### WHAT TO DO
Reproduce the data in full, exactly as it appears.

[RECORDS PROVIDED Boundary: Start]

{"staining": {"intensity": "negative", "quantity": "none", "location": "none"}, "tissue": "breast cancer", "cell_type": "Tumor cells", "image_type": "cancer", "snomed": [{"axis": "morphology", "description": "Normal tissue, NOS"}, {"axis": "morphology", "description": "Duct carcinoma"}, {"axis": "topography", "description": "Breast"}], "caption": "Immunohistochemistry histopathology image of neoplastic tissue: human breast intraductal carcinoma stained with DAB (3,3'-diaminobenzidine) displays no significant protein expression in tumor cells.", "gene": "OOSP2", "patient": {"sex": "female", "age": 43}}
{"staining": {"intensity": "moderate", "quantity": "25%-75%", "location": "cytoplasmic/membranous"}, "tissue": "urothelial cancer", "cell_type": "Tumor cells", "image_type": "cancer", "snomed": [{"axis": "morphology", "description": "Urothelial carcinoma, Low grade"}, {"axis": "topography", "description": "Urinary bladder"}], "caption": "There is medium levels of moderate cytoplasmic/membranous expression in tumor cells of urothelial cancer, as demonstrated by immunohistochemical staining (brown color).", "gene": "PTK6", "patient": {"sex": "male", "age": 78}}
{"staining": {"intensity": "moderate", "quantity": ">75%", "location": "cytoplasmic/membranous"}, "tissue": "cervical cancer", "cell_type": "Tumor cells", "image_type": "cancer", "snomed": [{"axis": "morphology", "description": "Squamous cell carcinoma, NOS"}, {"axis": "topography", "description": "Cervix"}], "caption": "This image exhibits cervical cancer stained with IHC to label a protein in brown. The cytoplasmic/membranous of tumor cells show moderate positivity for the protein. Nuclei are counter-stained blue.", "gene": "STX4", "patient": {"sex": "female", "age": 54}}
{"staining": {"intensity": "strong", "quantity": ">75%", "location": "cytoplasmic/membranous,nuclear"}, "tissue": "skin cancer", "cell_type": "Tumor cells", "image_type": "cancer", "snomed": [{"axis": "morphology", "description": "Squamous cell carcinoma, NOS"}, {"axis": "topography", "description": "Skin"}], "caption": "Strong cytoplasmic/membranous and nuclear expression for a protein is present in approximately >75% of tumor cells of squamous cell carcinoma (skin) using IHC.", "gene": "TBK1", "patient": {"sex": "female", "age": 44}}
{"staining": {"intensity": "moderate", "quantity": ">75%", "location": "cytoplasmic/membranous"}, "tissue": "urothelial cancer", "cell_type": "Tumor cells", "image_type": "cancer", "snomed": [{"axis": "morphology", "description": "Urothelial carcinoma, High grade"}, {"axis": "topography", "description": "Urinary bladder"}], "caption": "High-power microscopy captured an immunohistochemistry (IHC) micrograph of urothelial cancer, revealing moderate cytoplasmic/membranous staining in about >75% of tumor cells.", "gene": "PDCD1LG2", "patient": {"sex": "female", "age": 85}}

[RECORDS PROVIDED Boundary: End]

### TASK SOLUTION
{"staining": {"intensity": "negative", "quantity": "none", "location": "none"}, "tissue": "breast cancer", "cell_type": "Tumor cells", "image_type": "cancer", "snomed": [{"axis": "morphology", "description": "Normal tissue, NOS"}, {"axis": "morphology", "description": "Duct carcinoma"}, {"axis": "topography", "description": "Breast"}], "caption": "Immunohistochemistry histopathology image of neoplastic tissue: human breast intraductal carcinoma stained with DAB (3,3'-diaminobenzidine) displays no significant protein expression in tumor cells.", "gene": "OOSP2", "patient": {"sex": "female", "age": 43}}
{"staining": {"intensity": "moderate", "quantity": "25%-75%", "location": "cytoplasmic/membranous"}, "tissue": "urothelial cancer", "cell_type": "Tumor cells", "image_type": "cancer", "snomed": [{"axis": "morphology", "description": "Urothelial carcinoma, Low grade"}, {"axis": "topography", "description": "Urinary bladder"}], "caption": "There is medium levels of moderate cytoplasmic/membranous expression in tumor cells of urothelial cancer, as demonstrated by immunohistochemical staining (brown color).", "gene": "PTK6", "patient": {"sex": "male", "age": 78}}
{"staining": {"intensity": "moderate", "quantity": ">75%", "location": "cytoplasmic/membranous"}, "tissue": "cervical cancer", "cell_type": "Tumor cells", "image_type": "cancer", "snomed": [{"axis": "morphology", "description": "Squamous cell carcinoma, NOS"}, {"axis": "topography", "description": "Cervix"}], "caption": "This image exhibits cervical cancer stained with IHC to label a protein in brown. The cytoplasmic/membranous of tumor cells show moderate positivity for the protein. Nuclei are counter-stained blue.", "gene": "STX4", "patient": {"sex": "female", "age": 54}}
{"staining": {"intensity": "strong", "quantity": ">75%", "location": "cytoplasmic/membranous,nuclear"}, "tissue": "skin cancer", "cell_type": "Tumor cells", "image_type": "cancer", "snomed": [{"axis": "morphology", "description": "Squamous cell carcinoma, NOS"}, {"axis": "topography", "description": "Skin"}], "caption": "Strong cytoplasmic/membranous and nuclear expression for a protein is present in approximately >75% of tumor cells of squamous cell carcinoma (skin) using IHC.", "gene": "TBK1", "patient": {"sex": "female", "age": 44}}
{"staining": {"intensity": "moderate", "quantity": ">75%", "location": "cytoplasmic/membranous"}, "tissue": "urothelial cancer", "cell_type": "Tumor cells", "image_type": "cancer", "snomed": [{"axis": "morphology", "description": "Urothelial carcinoma, High grade"}, {"axis": "topography", "description": "Urinary bladder"}], "caption": "High-power microscopy captured an immunohistochemistry (IHC) micrograph of urothelial cancer, revealing moderate cytoplasmic/membranous staining in about >75% of tumor cells.", "gene": "PDCD1LG2", "patient": {"sex": "female", "age": 85}}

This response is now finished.